Vincent’s lessons about the importance of science communication later informed Colston’s time teaching scientific writing at the University of Pennsylvania following the completion of her MD–PhD programs. “Early in my educational career, I thought you needed some type of special brain to be a good writer…But scientific writing is more formulaic,” she stated. Reflecting on her experiences through Princeton’s rigorous writing requirements, Colston added “I had teachers who taught me how to think about it. Paying that forward was really gratifying.”
After Penn, Colston joined Bristol Myers Squibb to work on virology, but after seven years, the company pivoted to immunology. She faced a choice: commute two hours to another infectious disease position, or stay at her current position and learn something new. She chose the latter.
“Virology is one half of the equation, but the immune response is the other half…I'm gonna do the opposite now, and work on the immunology side,” she said. Her twin sons also influenced her decision, as staying in her position meant a 15-minute commute and making it to their cross country meets.
That flexibility traced back to another mentor of Colston’s: Harvey Friedman, her department chair at Penn. When she approached him with uncertainty about balancing her career and newfound motherhood, Friedman told her, “Liz, your children will only be little once. Your career will always be here.” To this day, Colston still recounts that story fondly.
In Colston’s high-stakes world of clinical trials, where she now oversees drug development for autoimmune diseases like lupus and psoriasis, humility is essential. Being awarded a C in a genetics course at Princeton taught her a valuable lesson.
“I went to talk to the professor, and she was so wonderful,” Colston recalled. “She said, ‘There’s no reason to feel like it’s that you’re a failure or that you fail this class. It was a hard class for you, and, take away what you can from it in terms of the learning, but also take away from it the understanding that, you know, we aren’t all gonna be excellent at everything.’”

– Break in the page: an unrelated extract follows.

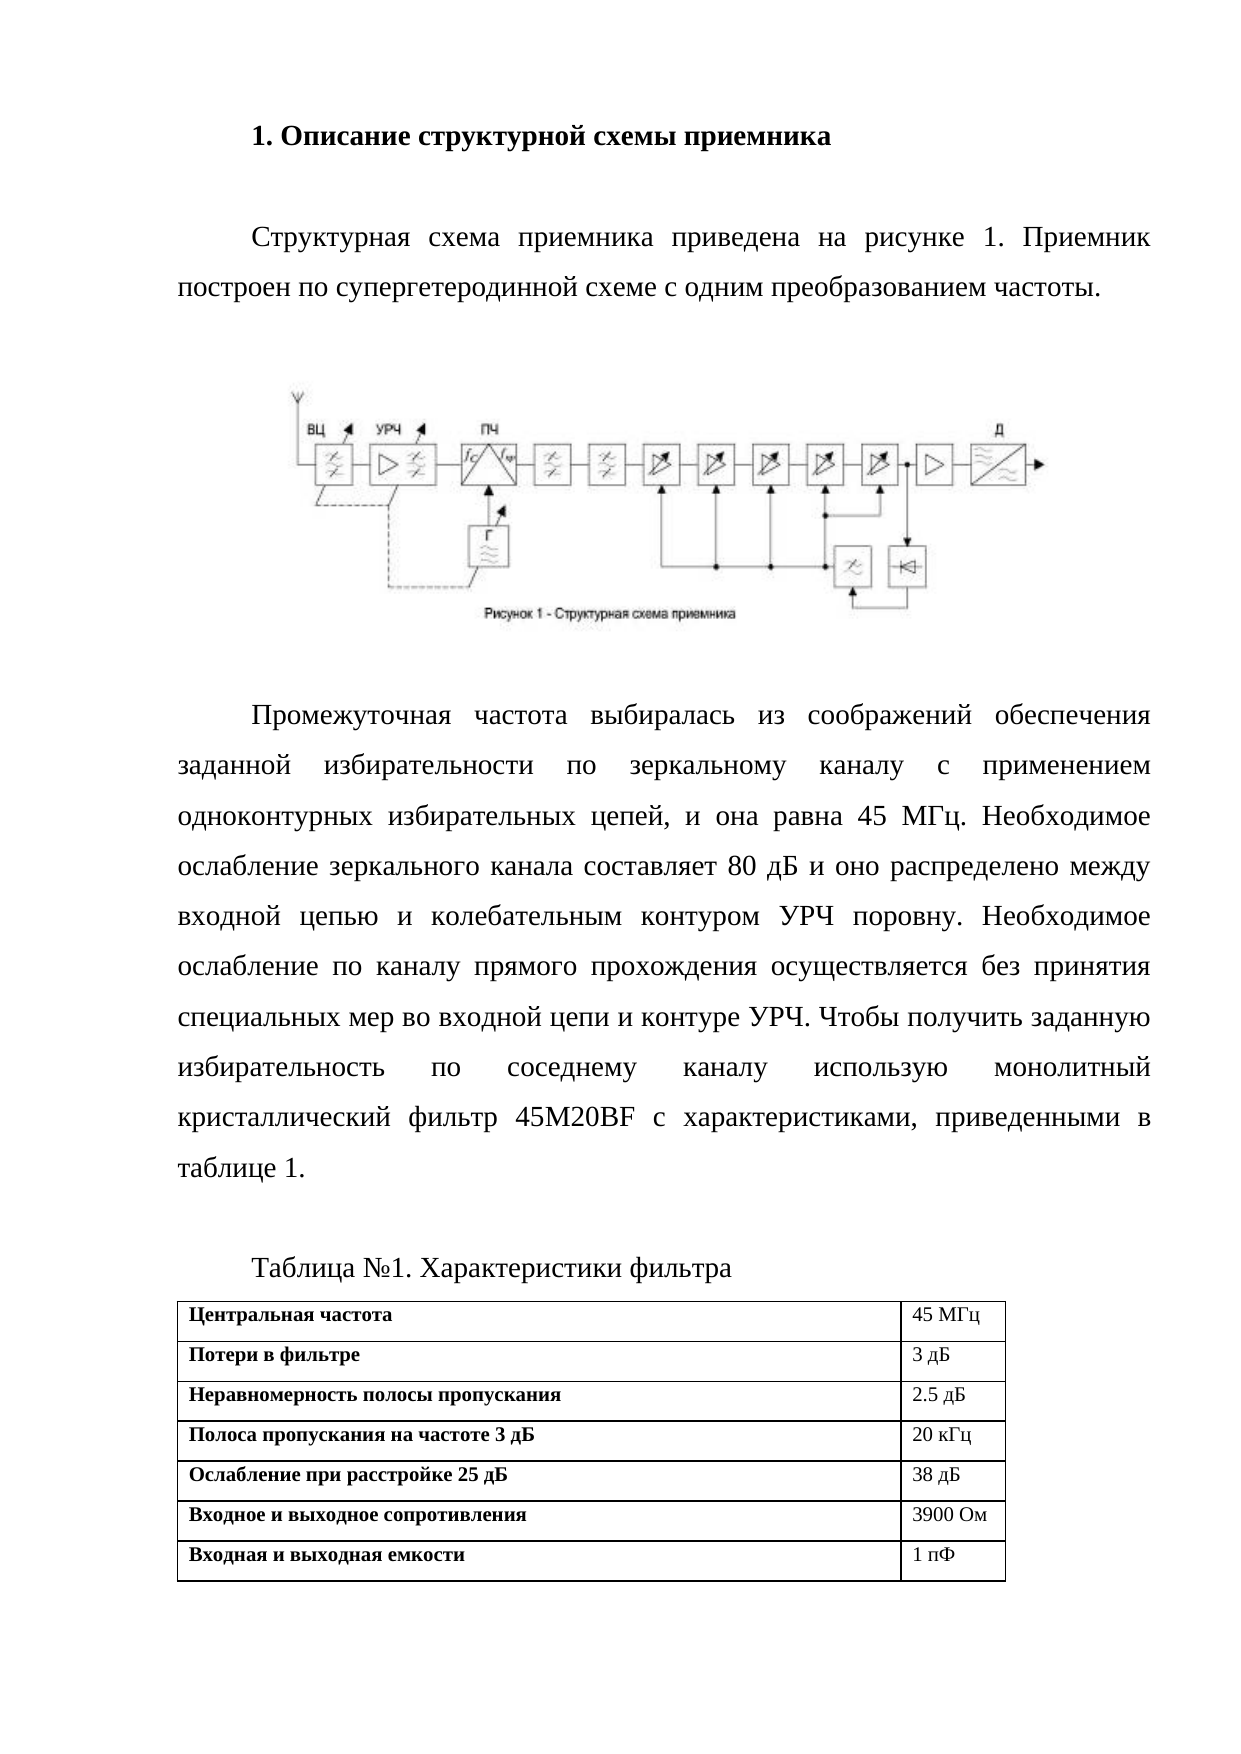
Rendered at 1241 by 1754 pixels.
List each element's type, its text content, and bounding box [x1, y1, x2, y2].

Looking ahead, she predicts the next decade of immunology will bring discoveries “we haven’t even imagined yet.” She believes that openness to the unknown is what makes science and its pursuit exciting.
Though Colston’s office today may be miles from the gothic spires of campus, the skills of collaboration and intellectual vitality she honed at Princeton remain her North Star.
“The lab, where you’re a single person working on a research problem, is really where I learned about this cross functional collaboration, this learning from each other,” she concluded. Colston often finds herself mentally back in the Guyot Hall/Lewis Thomas laboratory where she revisits the scientific ethos she developed at Princeton; the deepest discoveries come from asking better questions, and the best science is done together.
Zihan (Frank) Xu is a contributing Data, News, and Features writer for the ‘Prince.’